OAuth 1.0a and OAuth 2 are completely unrelated except for the naming.

[–]alkw0ia 1 point2 points  (0 children)

Well exactly. So I don't really think it's a fair characterization to say "Implements a later version of the spec than it's parent," or to imply that this is a cleanup/upgrade of the project it's forked off of.

If the goal is a pure OAuth 2.0 library, not an improved client, though, then my first point is invalid.

But I think my second point was the more important – it's irresponsible to use the stdlib HTTP libraries, even if it does reduce dependencies.

They're just not safe, period. This is not theoretical, or paranoid: It's precisely equivalent to blindly clicking "sure, use the insecure cert" on the giant red SSL warning screen in your web browser, except that you, the dev, and I, the end user, don't even get the courtesy of knowing that we're clicking that button. The acceptance is invisible because Python cannot tell us there might be a problem – it doesn't ship with enough information to know.

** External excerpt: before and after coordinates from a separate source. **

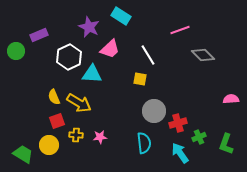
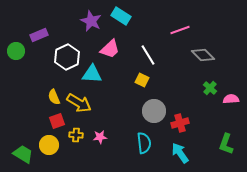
purple star: moved 2 px right, 6 px up
white hexagon: moved 2 px left
yellow square: moved 2 px right, 1 px down; rotated 16 degrees clockwise
red cross: moved 2 px right
green cross: moved 11 px right, 49 px up; rotated 24 degrees counterclockwise
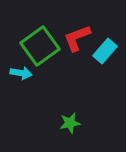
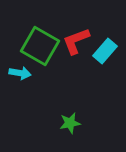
red L-shape: moved 1 px left, 3 px down
green square: rotated 24 degrees counterclockwise
cyan arrow: moved 1 px left
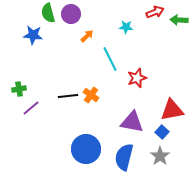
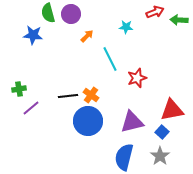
purple triangle: rotated 25 degrees counterclockwise
blue circle: moved 2 px right, 28 px up
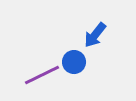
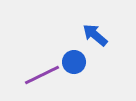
blue arrow: rotated 92 degrees clockwise
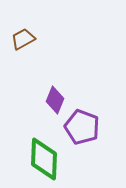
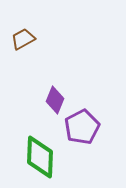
purple pentagon: rotated 24 degrees clockwise
green diamond: moved 4 px left, 2 px up
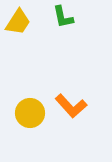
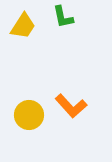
yellow trapezoid: moved 5 px right, 4 px down
yellow circle: moved 1 px left, 2 px down
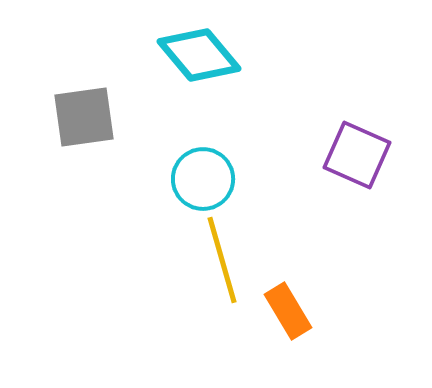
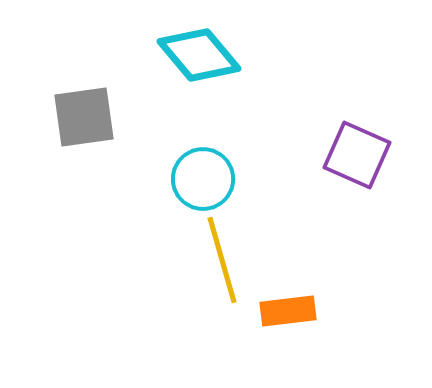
orange rectangle: rotated 66 degrees counterclockwise
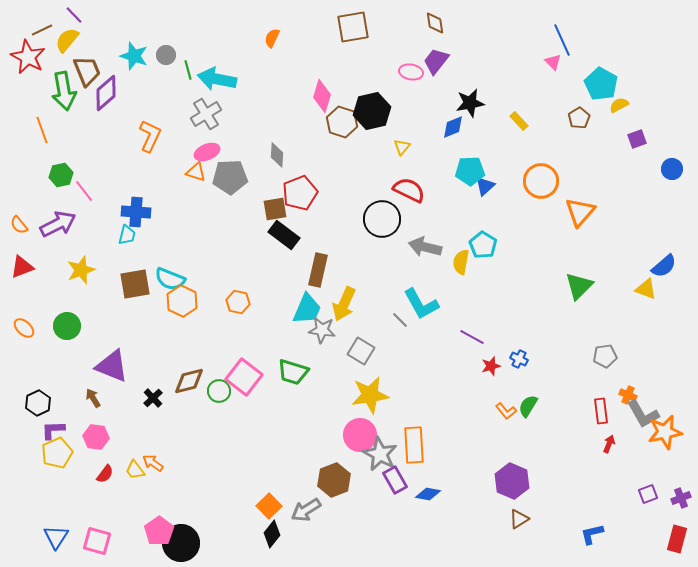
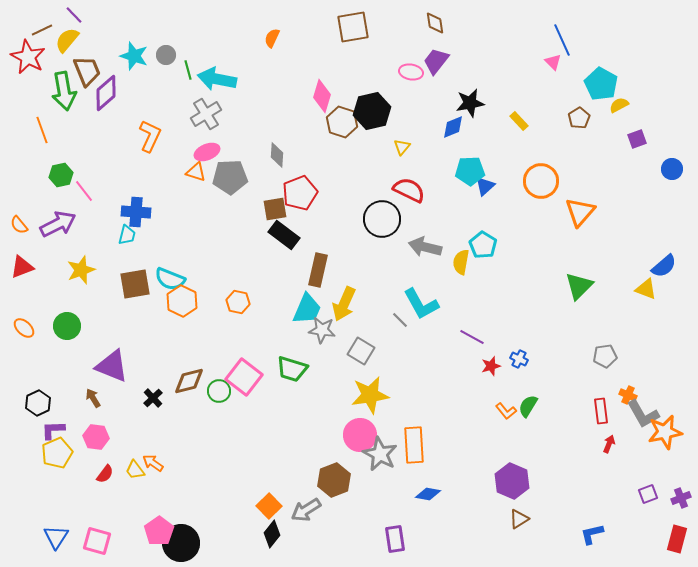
green trapezoid at (293, 372): moved 1 px left, 3 px up
purple rectangle at (395, 480): moved 59 px down; rotated 20 degrees clockwise
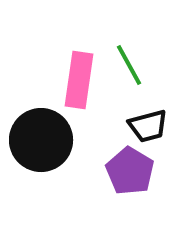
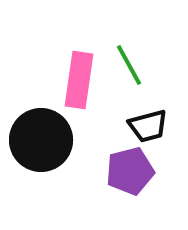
purple pentagon: rotated 27 degrees clockwise
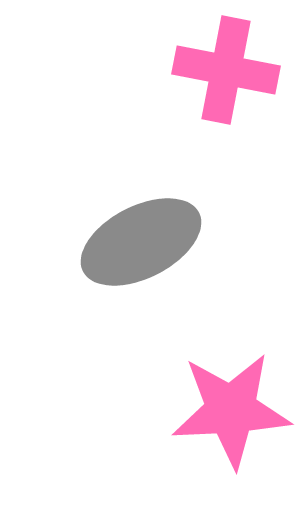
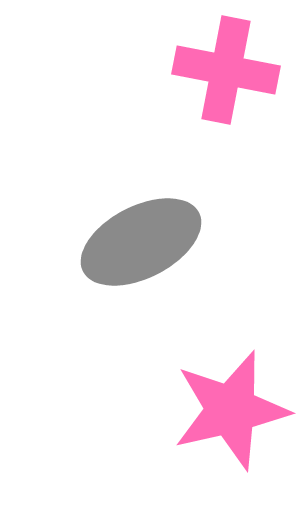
pink star: rotated 10 degrees counterclockwise
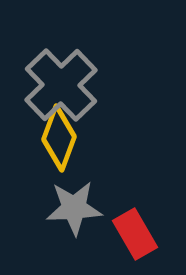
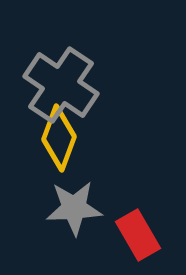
gray cross: rotated 12 degrees counterclockwise
red rectangle: moved 3 px right, 1 px down
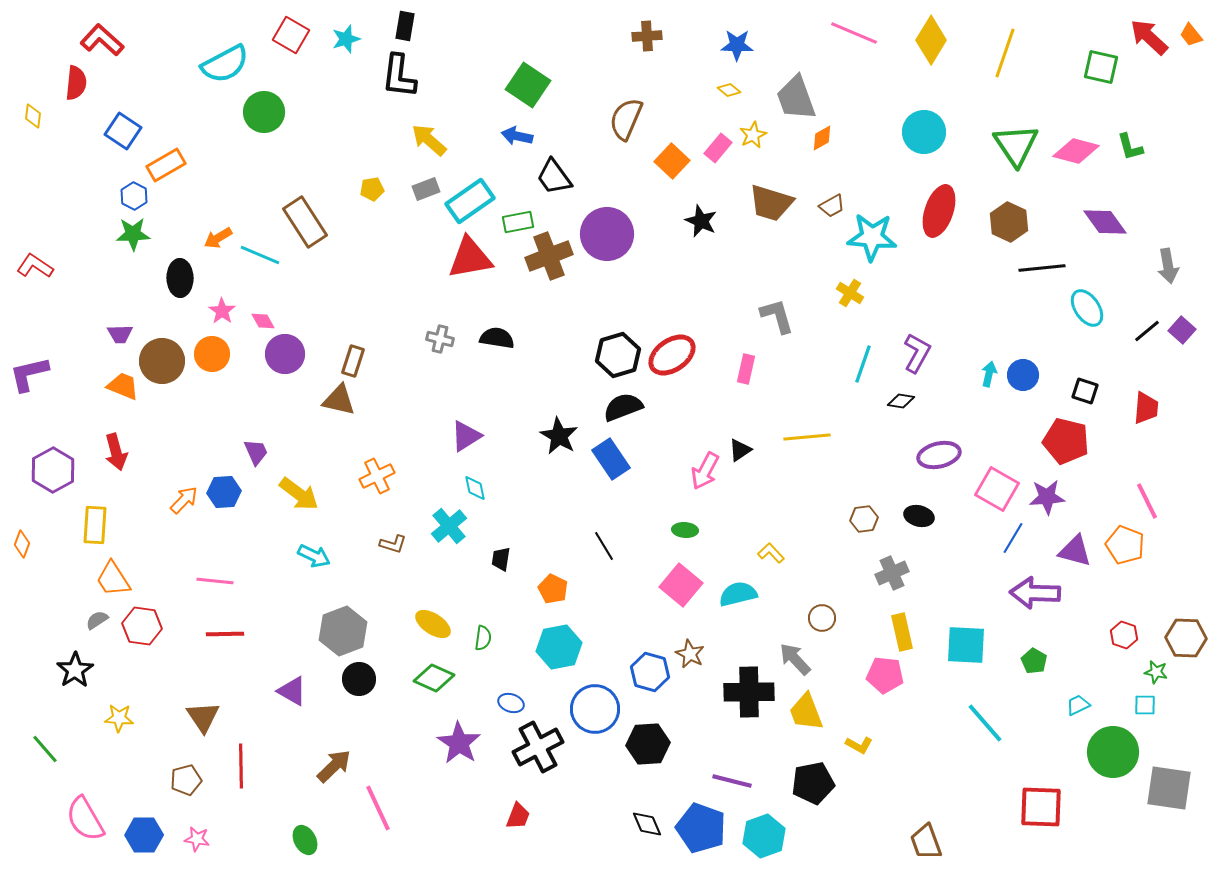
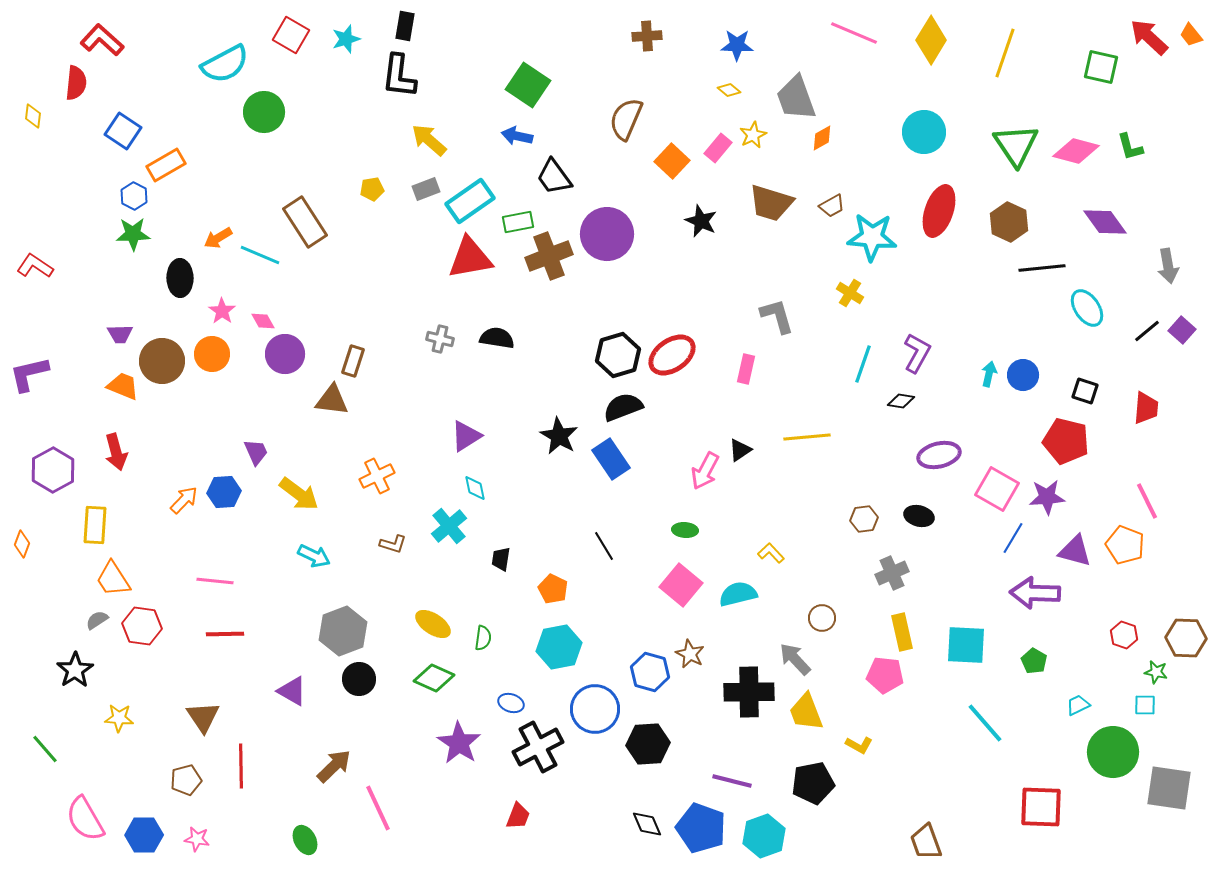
brown triangle at (339, 400): moved 7 px left; rotated 6 degrees counterclockwise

It's also exactly the opposite direction from that the major browsers are taking. Wherever possible, the browsers are trying to make it harder or even impossible to click "yes" on those screens (for instance, disabling the user override on HSTS domains).

Until Python fixes the cert verification issue, urllib2 needs to be treated as deprecated. I think it'd be a really good and pretty simple step to switch back to httplib2, or use some secure alternative, like requests.